Trump yönetimi Batı Yarımküreye hakim olmaya ve Çin'le mücadele etmeye odaklanmak istiyor. Trump, iki üst düzey subayı (Genelkurmay Başkanı ve Deniz Kuvvetleri Komutanını) görevden alarak manevra alanını biraz daha genişletti. Bu, ırkçılık ve cinsiyetçilikten de kaynaklanmış olabilir, nitekim biri siyahi, diğeri kadındı. Ancak her koşulda Pentagon üzerinde daha fazla kontrol sağlamış oldu.

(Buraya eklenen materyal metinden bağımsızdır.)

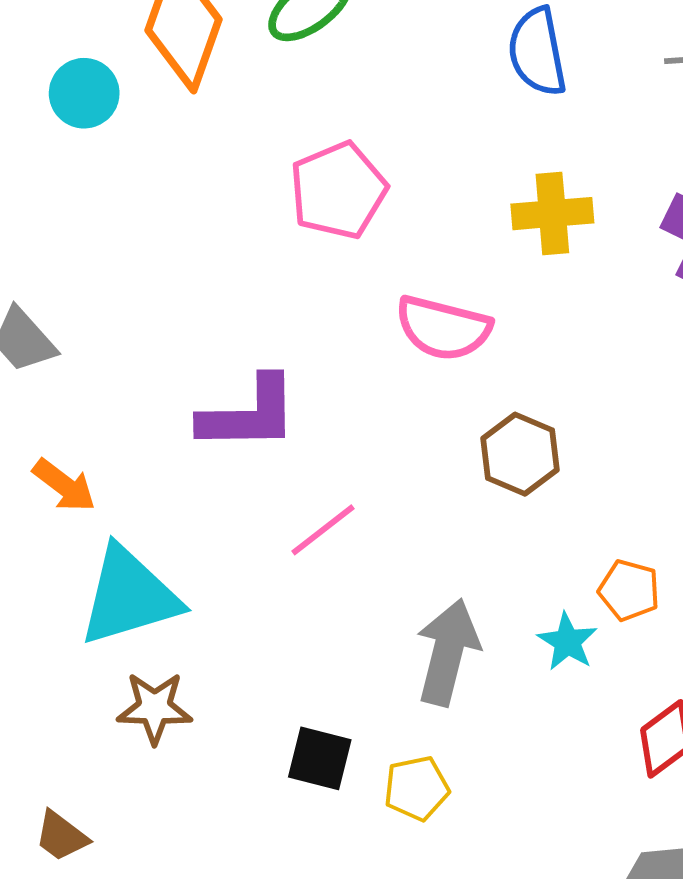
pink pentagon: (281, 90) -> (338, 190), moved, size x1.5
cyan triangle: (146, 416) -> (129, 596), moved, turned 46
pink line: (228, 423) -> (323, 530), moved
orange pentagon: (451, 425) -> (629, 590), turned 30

Buna karşılık, Starmer kendi savunma komutanlarının, İngiltere'nin Rusya'ya karşı yeniden silahlanması ve Ukrayna'yı desteklemesi gerektiği yönündeki senaryosuna sadık kalmaya devam ediyor. Bu onu, Ukrayna'ya vermiş oldukları desteği unutan İtalya'nın faşist Başbakanı Giorgia Meloni gibi Trump'ın önde gelen bazı Avrupalı yol arkadaşlarından ayıran bir durum yaratıyor.
Ancak ilginç olan, benzer bir ip cambazlığının neoliberal emperyalist tutuculuk ile Trumpçı aşırı sağ arasında da devam ediyor oluşu ve bunun iç politikaya da yansımış olması. Financial Times, Starmer'ın kabinesine gönderdiği ve "küreselleşmenin tüm cevapları barındırdığı" şeklindeki "konforlu elit dünya görüşüne" saldırdığı bir muhtırayı ele geçirdi. Muhtırada piyasanın rolü hakkındaki "kayıtsızlık" hakkında ve göçün "sınırsız bir mal" olduğu argümanlarına dair yorumları bulunuyor.
Bunların hepsi, (göçmenlere karşı devlet saldırısını başlatmış olsalar da) Tony Blair ve Gordon Brown'ın Yeni İşçi Partisi ile ilişkilendirilen argümanlar. Financial Times’ın da belirttiği gibi, Starmer'ın ofisi, özellikle de Morgan McSweeney'nin geçtiğimiz Ekim ayında Özel Kalem Müdürü olarak göreve gelmesinden bu yana, Blairciler ile dolup taştı. Yeni İşçi Partisi'nin mimarı Peter Mandelson ise İngiltere’nin Washington'daki mevcut büyükelçisi konumunda bulunuyor.
Starmer, muhtırasında seçmenlerin "değişim ve dönüşüme aç" olduğunu söylüyor ki bu de neticede Trump ve Elon Musk gibi müttefikleri tarafından kullanılmakta olan dildir. Starmer, 2010'daki İşçi Partisi seçim yenilgisine Muhafazakar Parti tarzı politikaları benimseyerek tepki gösteren sağcı bir akım olan "Mavi İşçi” hareketinin fikirlerine yaklaşmış gibi görünüyor.
Mavi İşçi’nin mimarı Maurice Glasman ise bugünlerde coşkulu bir Trump destekçisi oldu.
Starmer'ın hükümeti Trump'ın bazı önlemlerini öngererek, örneğin, sığınmacıların tutuklanıp sınır dışı edildiğini gösteren korkunç bir video hazırladı. Aşırı sağa uyum sağladığında, kamuoyu yoklamalarında zirvede olan sağ popülist parti Reform UK'nin ivmesini durdurabileceğini sanıyor olmalı.
Ancak, bir sonraki Alman şansölyesi Friedrich Merz'in "ABD'den tam bağımsızlık" sözü vermesiyle birlikte, bu güncel transatlantik uçurumunu kapatmak daha da zorlaşacak. Dolayısıyla Starmer Washington ziyareti yoluyla paçayı kurtarmaya çabalıyor da olabilir.